Transcreva sem alterações, do texto sobre racismo reverso, tudo o que vai desde "3) A questão" até "dentro da esquerda.".

* **Texto fornecido**:
================

Sobre o artigo defendendo "Racismo Reverso", algumas constatações da minha pesquisa - Leonardo Sacramento

"A ascensão dos movimentos sociais negros (...)
instaurou a crise do mulatismo" - Leonardo Sacramento


1) Risério faz parte de movimentos identitários brancos que fomentam a miscigenação. A miscigenação é entendida para esses grupos como o meio da formação do brasileiro médio, que seria branco porque teria passado por um amplo processo de embranquecimento ao longo de gerações.

2) Esse grupo se reestrutura entre 2007 e 2008, quando foi aprovada a Lei de Cotas e a Lei 10.639 (História da África e dos afro-brasileiros). Esse grupo promoveu o lançamento de alguns livros. Destacam-se uma coletânea de textos em Divisões perigosas: políticas raciais no Brasil contemporâneo e Cidadania no Brasil: o longo caminho, esse de José Murilo de Carvalho. Nos dois livros cria-se, como reação branca da classe dominante, o mito de Palmares escravagista, popularizado depois por Narloch (outro articulista da Folha e isso não é uma coincidência). Não há um dado sequer, absolutamente nada, mas o mito foi criado como reação às políticas afirmativas e à ascensão de movimentos sociais negros vinculados à africanidade.

3) A questão é que se tolera o negro, desde que aponte para o embranquecimento cultural. A africanidade passou a ser considerado por esses grupos como uma cultura exógena à formação do brasileiro. Da mesma forma, a luta política fincada no rompimento da ideia de miscigenação passou a ser considerada estrangeirismo. Destacam-se nesse grupo os defensores do legado dos bandeirantes, inclusive dentro da esquerda.

================

* **Linhas exibidas**:
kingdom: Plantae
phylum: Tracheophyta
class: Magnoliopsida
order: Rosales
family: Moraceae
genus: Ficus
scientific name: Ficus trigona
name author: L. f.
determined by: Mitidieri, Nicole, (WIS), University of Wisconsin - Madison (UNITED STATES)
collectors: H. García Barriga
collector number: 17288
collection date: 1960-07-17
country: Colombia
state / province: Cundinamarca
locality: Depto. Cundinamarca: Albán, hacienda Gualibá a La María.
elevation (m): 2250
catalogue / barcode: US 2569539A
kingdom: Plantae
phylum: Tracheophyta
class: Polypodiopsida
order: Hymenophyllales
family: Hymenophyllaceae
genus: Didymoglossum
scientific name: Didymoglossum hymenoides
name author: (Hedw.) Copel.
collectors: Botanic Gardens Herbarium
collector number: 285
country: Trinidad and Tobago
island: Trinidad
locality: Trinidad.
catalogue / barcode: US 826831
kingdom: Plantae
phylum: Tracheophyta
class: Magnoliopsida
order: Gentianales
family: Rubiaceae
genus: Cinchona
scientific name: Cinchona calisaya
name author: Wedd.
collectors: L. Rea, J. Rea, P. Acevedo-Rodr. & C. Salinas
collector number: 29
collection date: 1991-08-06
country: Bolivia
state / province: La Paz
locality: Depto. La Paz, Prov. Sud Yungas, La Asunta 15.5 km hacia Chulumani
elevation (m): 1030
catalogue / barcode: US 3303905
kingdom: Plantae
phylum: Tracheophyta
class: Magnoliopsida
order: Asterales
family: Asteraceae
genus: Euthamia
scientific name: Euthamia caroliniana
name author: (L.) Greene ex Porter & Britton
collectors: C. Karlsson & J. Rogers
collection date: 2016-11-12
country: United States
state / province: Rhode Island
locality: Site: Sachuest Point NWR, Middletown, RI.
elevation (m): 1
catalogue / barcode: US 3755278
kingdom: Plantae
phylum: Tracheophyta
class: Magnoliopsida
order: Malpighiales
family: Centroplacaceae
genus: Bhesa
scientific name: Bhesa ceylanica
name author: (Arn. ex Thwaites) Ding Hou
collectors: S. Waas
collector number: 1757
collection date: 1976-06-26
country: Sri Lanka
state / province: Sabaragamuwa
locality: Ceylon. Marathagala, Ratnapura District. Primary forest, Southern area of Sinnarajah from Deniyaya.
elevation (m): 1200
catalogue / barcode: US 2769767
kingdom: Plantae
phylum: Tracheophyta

================

* **Resposta**:
3) A questão é que se tolera o negro, desde que aponte para o embranquecimento cultural. A africanidade passou a ser considerado por esses grupos como uma cultura exógena à formação do brasileiro. Da mesma forma, a luta política fincada no rompimento da ideia de miscigenação passou a ser considerada estrangeirismo. Destacam-se nesse grupo os defensores do legado dos bandeirantes, inclusive dentro da esquerda.